Nous allons voir si nous pouvons mettre cette révélation à l’épreuve de la clinique

lorsque la NLS se retrouvera à Gand. Je ne dis pas ce que sera le titre de ce congrès,

mais je propose que cet « Autre sans Autre », que Lacan a fait jadis surgir dans son

Séminaire, nous serve de boussole. Je propose aussi qu’il nous serve de boussole à la

lecture du Séminaire où Lacan l’a dit, le Séminaire Le désir et son interprétation. Ce

Séminaire va paraître dans les jours qui viennent. Il est même annoncé par l’éditeur

pour le 6 juin prochain. En tout cas, moi j’ai fait le travail qui me revenait à ce propos.

Et j’espère que pendant que je suis ici, ça s’imprime comme il convient, qu’on y

apporte les dernières corrections que j’ai faites avant de venir ici.

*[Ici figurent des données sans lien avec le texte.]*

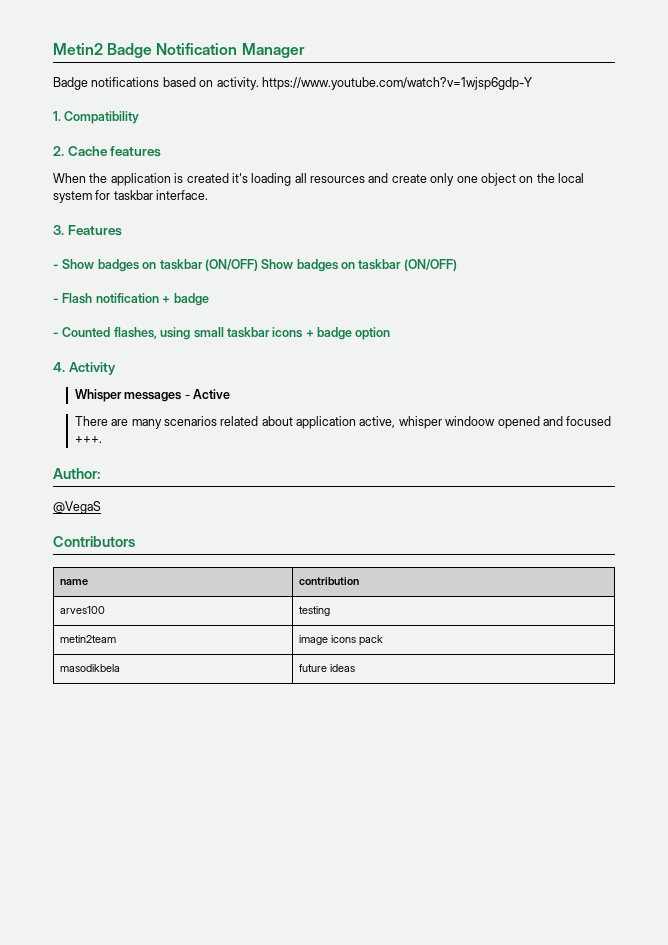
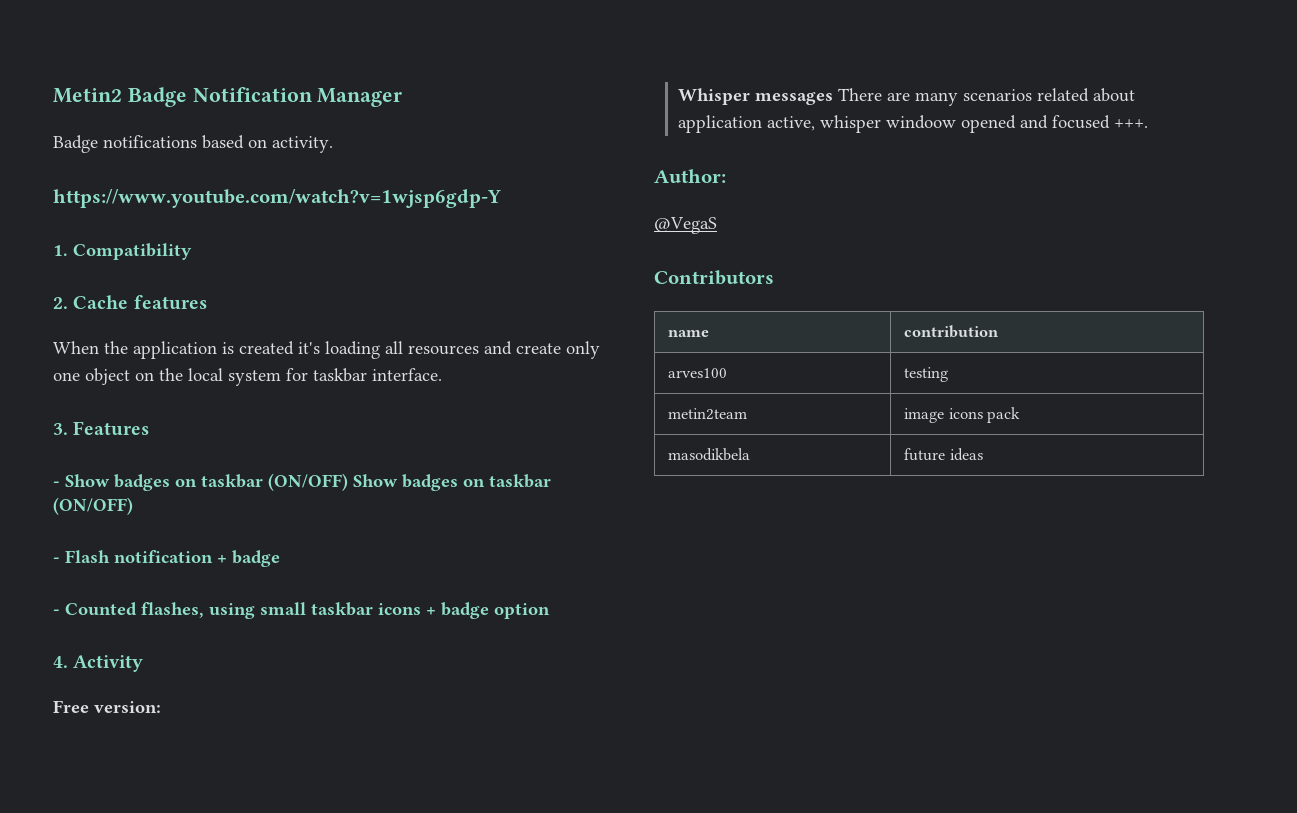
(259, 83) none -> (333, 144) //
(116, 368) none -> [53,700,161,713] // Free version:
[184,389,230,399] - Active // -> (833, 98) none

Je propose donc que

ce Séminaire serve de référence au congrès de la NLS à Gand.

Après avoir passé le temps de le rédiger au cours des années et avoir resserré cette

écriture ces derniers temps, je voudrais donner ici quelques orientations, en tout cas

les miennes, pour la lecture de ce Séminaire, et en particulier expliciter devant vous

ce grand secret de la psychanalyse.

Un moment de bascule

Le Séminaire comporte en introduction la construction du grand graphe de Lacan,

qu’il a appelé le graphe du désir, et dont il avait commencé l’édification dans le

Séminaire V. Cela forme les deux premiers chapitres – le commentaire détaillé de ce

schéma demanderait évidemment un autre cadre que celui-ci. Après son introduction,

la première partie du Séminaire est consacrée à la lecture de rêves empruntés à la

Science des rêves. La deuxième partie réanalyse, de manière détaillée, un rêve

figurant dans une cure menée par la psychanalyste anglaise Ella Sharpe. Viennent

ensuite, dans la troisième partie, des leçons sur Hamlet. Et, enfin, un certain nombre

de chapitres donnent une orientation plus générale que je ne peux pas rêver de

résumer en une demi-heure, trois quarts d’heure.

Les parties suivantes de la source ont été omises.